Records to use:
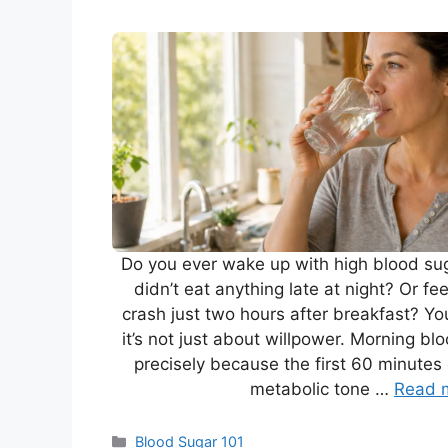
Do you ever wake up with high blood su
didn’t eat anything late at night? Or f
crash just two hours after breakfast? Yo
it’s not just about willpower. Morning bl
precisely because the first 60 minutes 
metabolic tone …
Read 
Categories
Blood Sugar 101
---
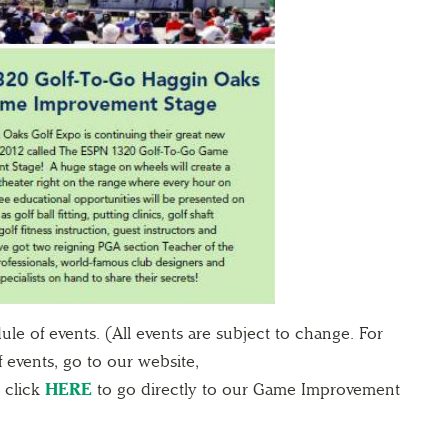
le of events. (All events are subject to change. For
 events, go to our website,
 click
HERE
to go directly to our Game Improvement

Exercise directions:
Look above for the line holding "Do you ever wake up with high blood su". Print it and every line after it, exactly, through the line holding "Blood Sugar 101".

Task response:
Do you ever wake up with high blood su
didn’t eat anything late at night? Or f
crash just two hours after breakfast? Yo
it’s not just about willpower. Morning bl
precisely because the first 60 minutes 
metabolic tone …
Read 
Categories
Blood Sugar 101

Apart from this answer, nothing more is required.